Yes, but you have to remember to click Send dynamically and with forthright vigor!
posted by Greg_Ace at 9:17 AM on April 15, 2016 [2 favorites]


Up thread somebody mentioned "reach out" a phrase I cannot stand. I blame the TV, specifically NYPD Blue for the innoculation of meme space with this execrable little bit of hyper-drivel. It lay latent in the population till lately, only making an occasional appearance but now it seems to be everywhere. Its so full of slow talking, affected cop buff wiseguy bullshit that it makes me scream, I'm screaming now. How about "contacted" or "spoke with"??????? Did you reach out through your Rabbi????
posted by Pembquist at 10:26 AM on April 15, 2016 [1 favorite]
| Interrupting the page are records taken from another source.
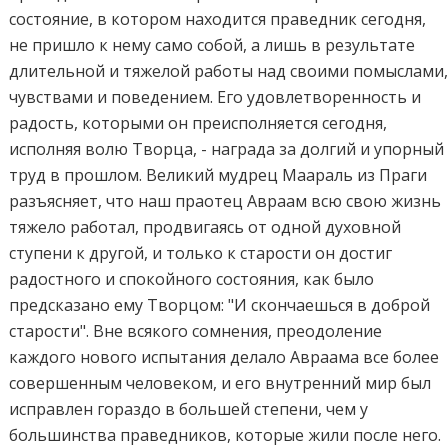
состояние, в котором находится праведник сегодня,
не пришло к нему само собой, а лишь в результате
длительной и тяжелой работы над своими помыслами
чувствами и поведением. Его удовлетворенность и
радость, которыми он преисполняется сегодня,
исполняя волю Творца, - награда за долгий и упорный
труд в прошлом. Великий мудрец Маараль из Праги
разъясняет, что наш праотец Авраам всю свою жизнь
тяжело работал, продвигаясь от одной духовной
ступени к другой, и только к старости он достиг
радостного и спокойного состояния, как было
предсказано ему Творцом: "И скончаешься в доброй
старости". Вне всякого сомнения, преодоление
каждого нового испытания делало Авраама все более
совершенным человеком, и его внутренний мир был
исправлен гораздо в большей степени, чем у
большинства праведников, которые жили после него.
Did you reach out through your Rabbi?

That sounds like a gruesome process.
posted by Greg_Ace at 10:56 AM on April 15, 2016 [1 favorite]


The biggest mistake I ever made in the corporate world was trying to do a good job. That's a lesson I'll never forget.
posted by gehenna_lion at 12:05 PM on April 15, 2016 [2 favorites]


Palindromedary- can I leverage your post on my next self-eval?

I may be mellowing- I'm finding 5-10% of the time I can hear the 'leverage' verb used in a way that I find somewhat appropriate.
I first OD's on it when our small VT company was bought by a much larger company in the Boston area. One of the VPs talked to us for 15 minutes and used it maybe 30 times, and possibly in every case she could have simply substituted the word 'use'. The meeting lasted a long time and at the end, I told my co-worker I had to leverage the bathroom.